## YOUR ASSIGNMENT
Please go through the records below and return every line holding the word "kill".
=== RECORDS FOR THE EXERCISE ===
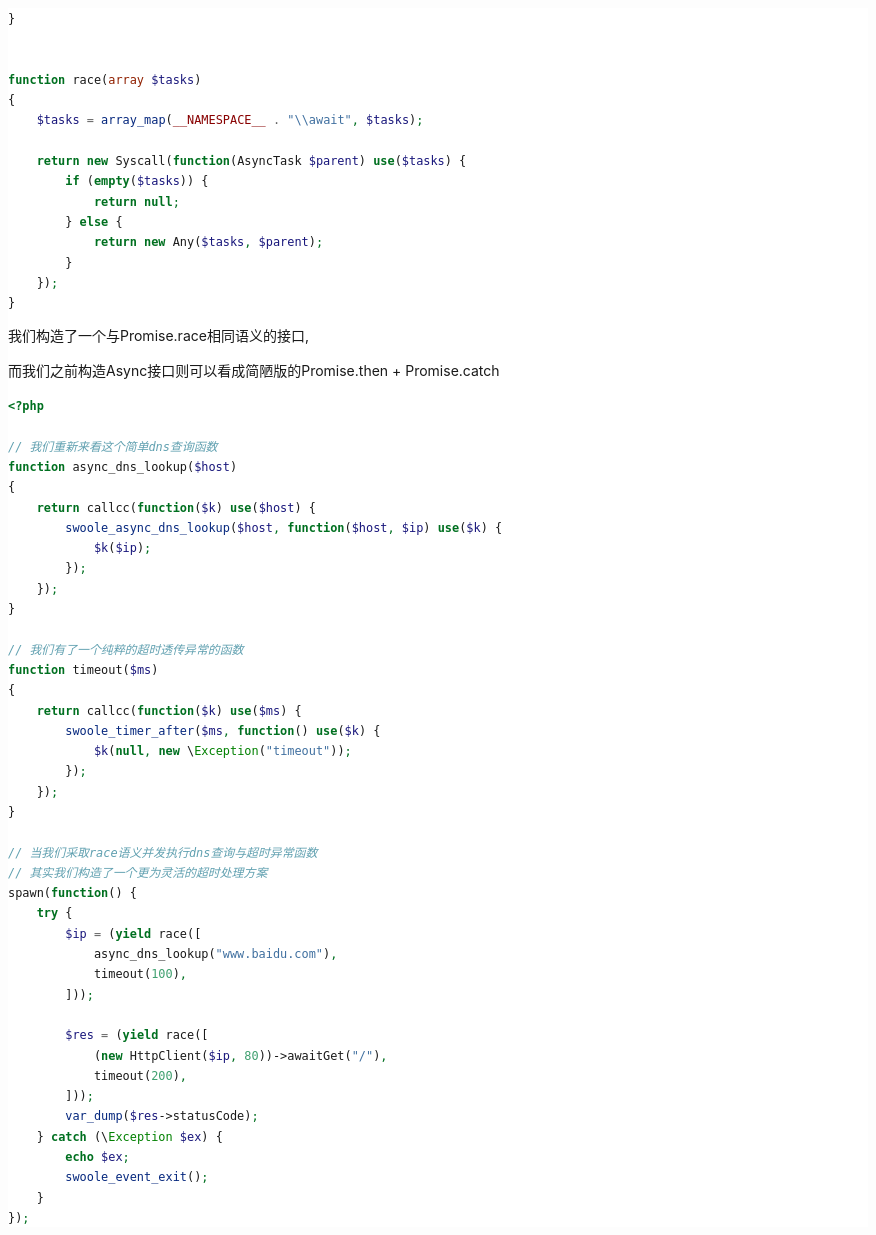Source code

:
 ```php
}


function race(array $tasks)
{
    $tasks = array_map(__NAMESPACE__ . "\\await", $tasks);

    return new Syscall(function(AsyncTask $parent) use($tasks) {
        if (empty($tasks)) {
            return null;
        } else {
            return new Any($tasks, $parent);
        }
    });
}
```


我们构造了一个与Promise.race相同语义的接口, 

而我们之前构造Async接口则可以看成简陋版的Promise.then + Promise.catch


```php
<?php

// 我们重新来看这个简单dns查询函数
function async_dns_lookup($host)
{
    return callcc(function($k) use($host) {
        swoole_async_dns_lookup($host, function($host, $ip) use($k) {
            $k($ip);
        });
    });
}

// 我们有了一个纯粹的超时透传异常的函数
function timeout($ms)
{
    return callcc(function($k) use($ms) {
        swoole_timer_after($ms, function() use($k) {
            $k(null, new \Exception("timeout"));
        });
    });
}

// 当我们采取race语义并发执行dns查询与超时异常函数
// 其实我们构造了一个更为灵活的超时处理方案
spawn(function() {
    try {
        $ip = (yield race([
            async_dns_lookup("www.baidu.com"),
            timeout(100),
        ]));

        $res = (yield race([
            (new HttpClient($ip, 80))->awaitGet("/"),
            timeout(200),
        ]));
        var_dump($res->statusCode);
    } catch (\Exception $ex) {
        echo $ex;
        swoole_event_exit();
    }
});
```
===
=== RECORDS FOR THE EXERCISE ===
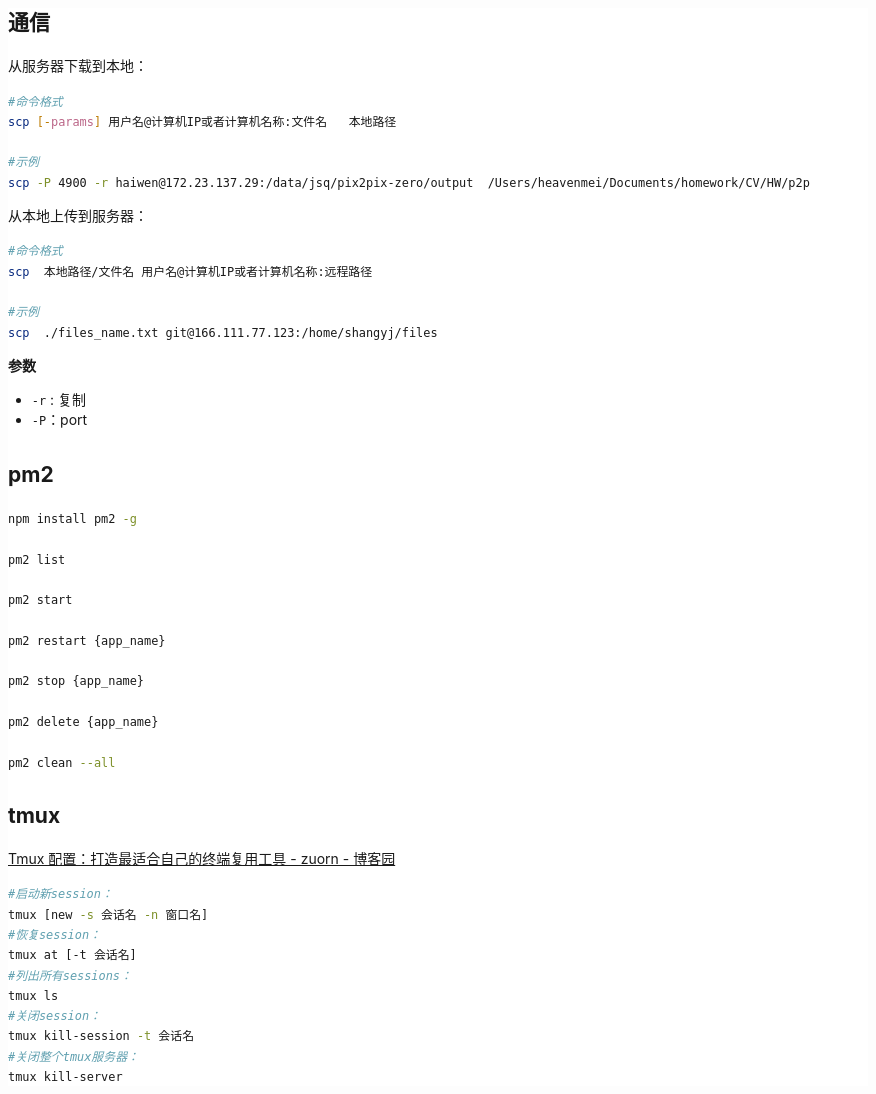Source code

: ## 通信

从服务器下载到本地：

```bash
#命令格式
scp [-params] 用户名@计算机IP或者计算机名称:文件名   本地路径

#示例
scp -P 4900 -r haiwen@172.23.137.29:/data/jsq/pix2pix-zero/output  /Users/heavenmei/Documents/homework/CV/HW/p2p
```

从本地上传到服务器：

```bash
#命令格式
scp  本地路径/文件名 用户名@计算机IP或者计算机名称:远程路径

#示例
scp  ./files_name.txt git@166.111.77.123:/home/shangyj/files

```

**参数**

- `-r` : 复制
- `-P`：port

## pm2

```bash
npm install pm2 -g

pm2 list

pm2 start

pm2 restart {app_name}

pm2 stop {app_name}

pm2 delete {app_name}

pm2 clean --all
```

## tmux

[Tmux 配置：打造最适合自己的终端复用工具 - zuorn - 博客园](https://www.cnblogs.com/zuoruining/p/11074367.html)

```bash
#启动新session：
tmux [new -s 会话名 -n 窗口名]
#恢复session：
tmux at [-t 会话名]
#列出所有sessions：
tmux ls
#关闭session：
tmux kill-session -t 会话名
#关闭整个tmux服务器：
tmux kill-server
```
===
## WORKED SOLUTION
tmux kill-session -t 会话名
tmux kill-server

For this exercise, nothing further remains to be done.